Posted on: August 30, 2016

Geri Alumit Zeldes, an associate professor and graduate studies director in MSU’s School of Journalism, has a documentary in the works. “Flint Med,” the tentative title, is about third and fourth-year medical students in the College of Human Medicine who are participating in the Leadership in Medicine for the Underserved Program (LMU) in Flint.

Zeldes says, “The film will capture the students as they engage with the community and with residents devastated by the lead water crisis.”

The inspiration for the film, Zeldes said, came from it being a “unique opportunity to bear witness to MSU students who are on the ground and fulfilling our university’s land grant mission to serve Michigan’s vulnerable populations.”

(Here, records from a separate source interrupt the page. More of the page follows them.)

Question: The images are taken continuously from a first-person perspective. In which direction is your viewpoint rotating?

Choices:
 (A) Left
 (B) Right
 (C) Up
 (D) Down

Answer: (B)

This story hits home for Zeldes. As a Flint native, she exclaimed that Flint isn’t just a place that’s home to her family, it’s a place “rich in storytellers.”

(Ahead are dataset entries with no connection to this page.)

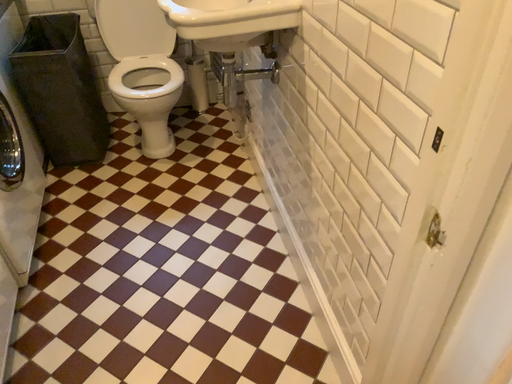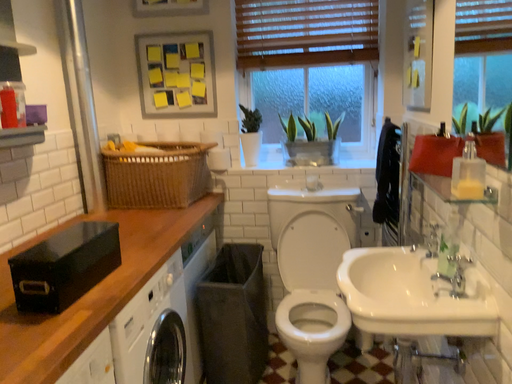
Question: Which way did the camera rotate in the video?

Choices:
 (A) rotated upward
 (B) rotated downward

Answer: (A)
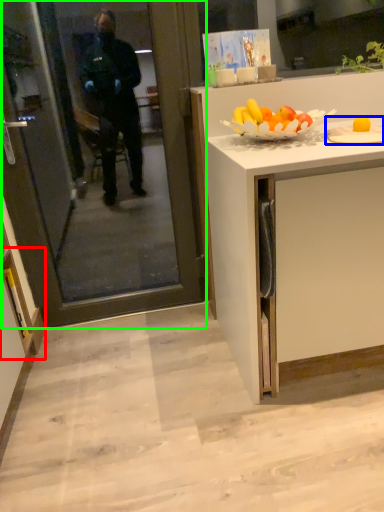
Question: Estimate the real-world distances between objects in this image. Which object is farther from cabinetry (highlighted by a red box), plate (highlighted by a blue box) or screen door (highlighted by a green box)?

Choices:
 (A) plate
 (B) screen door

Answer: (A)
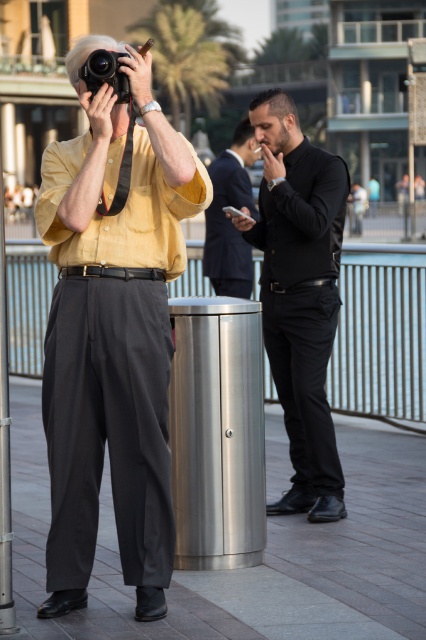
You are a photographer trying to capture a shot of both the older man and the person smoking a cigarette. You notice two points in the scene at coordinates point (324, 358) and point (230, 161). Which point is closer to your camera lens?

Point (324, 358) is closer to the camera than point (230, 161), so you should focus your shot on that point first to ensure both subjects are in frame.

In the scene shown: In the urban waterfront scene, there is a matte yellow shirt at center and a matte black camera at upper left. From the perspective of someone facing the scene, which object is positioned to the left?

The matte black camera at upper left is positioned to the left of the matte yellow shirt at center.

Some of the students who will be featured in the film were discovered on a “Windshield Tour,” a bus tour of Flint narrated by a Flint local. The film crew was present, making it easier to observe and gauge interest in the opportunity. Three LMU students were chosen based on their charisma, recommendation and the interest they expressed in the film project.

The documentary will consist of sit-down interviews of LMU students, Flint residents and MSU faculty and staff. Additionally, the documentary will include footage of students in action with accompanying interviews.

Although the LMU students will be in the film, they will also be asked to keep a weekly video diary to keep track of their experiences and to learn some film production skills.

Zeldes said the biggest challenge in making the film has been distance since the travel time to Flint has to be worth it to cover the expense. To help fund the project, Zeldes said she will be “pitching units and organizations to help defray production costs.”

Zeldes hopes the documentary will reach a general audience interested in the subject of the film.

“I want to document this part of Flint’s history, and I hope the film will move its viewers,” she said.